## PROMPT
Please output exactly the part of the records below that opens with the line containing "Business Card Holders" and closes with the line containing "Letter Openers", both lines included, and nothing else.

## Recorded data
________

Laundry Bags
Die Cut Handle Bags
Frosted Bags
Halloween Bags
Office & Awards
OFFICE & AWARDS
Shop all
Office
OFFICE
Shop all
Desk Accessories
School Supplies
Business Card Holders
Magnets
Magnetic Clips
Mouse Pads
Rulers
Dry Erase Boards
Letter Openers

________

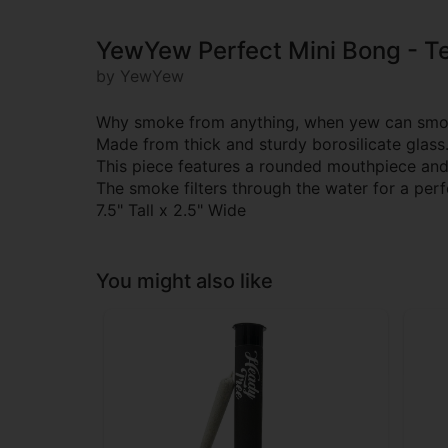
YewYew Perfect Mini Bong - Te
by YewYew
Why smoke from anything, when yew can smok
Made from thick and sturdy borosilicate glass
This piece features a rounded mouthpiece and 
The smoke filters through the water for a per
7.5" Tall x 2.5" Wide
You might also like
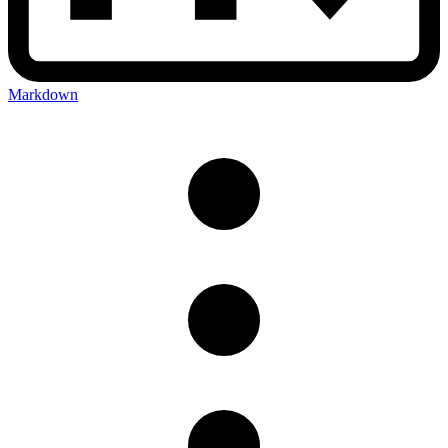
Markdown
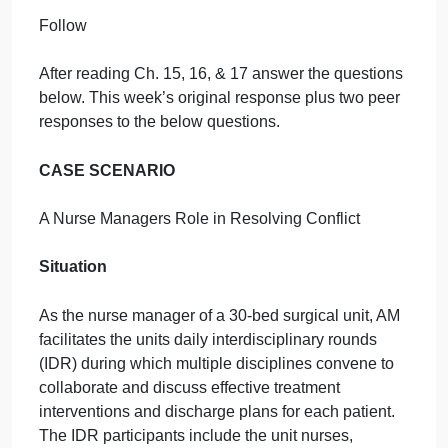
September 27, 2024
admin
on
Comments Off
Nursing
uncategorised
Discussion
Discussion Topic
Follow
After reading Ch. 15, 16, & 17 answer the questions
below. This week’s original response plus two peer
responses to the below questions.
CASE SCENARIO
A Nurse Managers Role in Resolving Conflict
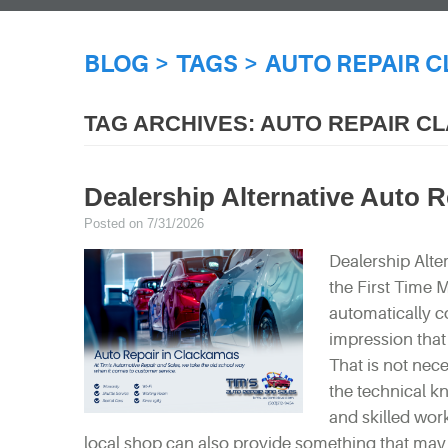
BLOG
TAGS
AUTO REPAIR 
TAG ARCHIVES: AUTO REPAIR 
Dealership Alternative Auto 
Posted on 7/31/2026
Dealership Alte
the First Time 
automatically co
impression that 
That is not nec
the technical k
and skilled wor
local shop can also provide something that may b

________

## YOUR SOLUTION
Business Card Holders
Magnets
Magnetic Clips
Mouse Pads
Rulers
Dry Erase Boards
Letter Openers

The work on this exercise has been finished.